#### [EXCERPT]
---------------

On Fri, Jul 22, 2016 at 11:04:47PM -0400, Lance Richardson wrote:
> ----- Original Message -----
> > From: "Ben Pfaff" <b...@ovn.org>
> > To: "Lance Richardson" <lrich...@redhat.com>
> > Cc: dev@openvswitch.org
> > Sent: Friday, July 22, 2016 6:47:14 PM
> > Subject: Re: [ovs-dev] [PATCH v2] ovn-controller: eliminate stall in ofctrl 
> > state machine
> > 
> > On Thu, Jul 07, 2016 at 08:31:08PM -0400, Lance Richardson wrote:
> > > The "ovn -- 2 HVs, 3 LRs connected via LS, static routes"
> > > test case currently exhibits frequent failures. These failures
> > > occur because, at the time that the test packets are sent to
> > > verify forwarding, no flows have been installed in the vswitch
> > > for one of the hypervisors.
> > > 
> > > Investigation shows that, in the failing case, the ofctrl state
> > > machine has not yet transitioned to the S_UPDATE_FLOWS state.
> > > This occurrs when ofctrl_run() is called and:
> > >    1) The state is S_TLV_TABLE_MOD_SENT.
> > >    2) An OFPTYPE_NXT_TLV_TABLE_REPLY message is queued for reception.
> > >    3) No event (other than SB probe timer expiration) is expected
> > >       that would unblock poll_block() in the main ovn-controller
> > >       loop.
> > > 
> > > In this scenario, ofctrl_run() will move state to S_CLEAR_FLOWS
> > > and return, without having executed run_S_CLEAR_FLOWS() which
> > > would have immediately transitioned the state to S_UPDATE_FLOWS
> > > which is needed in order for ovn-controller to configure flows
> > > in ovs-vswitchd. After a delay of about 5 seconds (the default
> > > SB probe timer interval), ofctrl_run() would be called again
> > > to make the transition to S_UPDATE_FLOWS, but by this time
> > > the test case has already failed.
> > > 
> > > Fix by expanding the state machine's "while state != old_state"

---------------

#### [DATA]
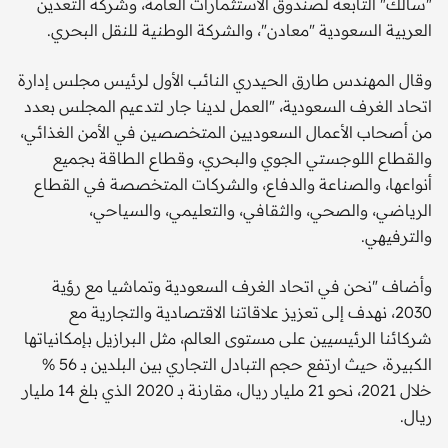
"سالك" التابعة لصندوق الاستثمارات العامة، وشركة التعدين
العربية السعودية "معادن"، والشركة الوطنية للنقل البحري.
وقال المهندس طارق الحيدري النائب الأول لرئيس مجلس إدارة
اتحاد الغرف السعودية، "العمل لدينا جار لتدعيم المجلس بعدد
من أصحاب الأعمال السعوديين المتخصصين في الأمن الغذائي،
والقطاع اللوجستي الجوي والبحري، وقطاع الطاقة بجميع
أنواعها، والصناعة والدفاع، والشركات المتخصصة في القطاع
الرياضي، والصحي، والثقافي، والتعليمي، والسياحي،
والترفيهي.
وأضاف "نحن في اتحاد الغرف السعودية وتماشيا مع رؤية
2030، نهدف إلى تعزيز علاقاتنا الاقتصادية والتجارية مع
شركائنا الرئيسيين على مستوى العالم، مثل البرازيل بإمكانياتها
الكبيرة، حيث ارتفع حجم التبادل التجاري بين البلدين بـ 56 %
خلال 2021، نحو 21 مليار ريال، مقارنة بـ 2020 الذي بلغ 14 مليار
ريال.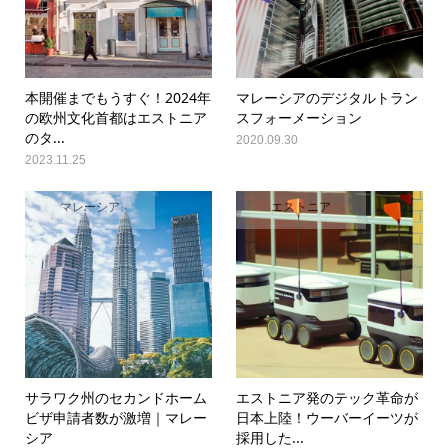
本開催までもうすぐ！2024年
マレーシアのデジタルトラン
の欧州文化首都はエストニア
スフォーメーション
のタ...
2020.09.30
2023.11.25
マレーシア
エストニア
サラワク州のセカンドホーム
エストニア発のテック革命が
ビザ申請者数が激増｜マレー
日本上陸！ウーバーイーツが
シア
採用した...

---------------

#### [TASK REQUIREMENTS]
Answer these questions about the ofctrl patch discussion:
1. Which test case is said to fail frequently?
2. Which state must the ofctrl state machine reach before ovn-controller can configure flows in ovs-vswitchd?
3. What is the default SB probe timer interval?
The material comes from a different source.

#### [ANSWER TO THE PROBLEM]
1. "ovn -- 2 HVs, 3 LRs connected via LS, static routes"
2. S_UPDATE_FLOWS
3. About 5 seconds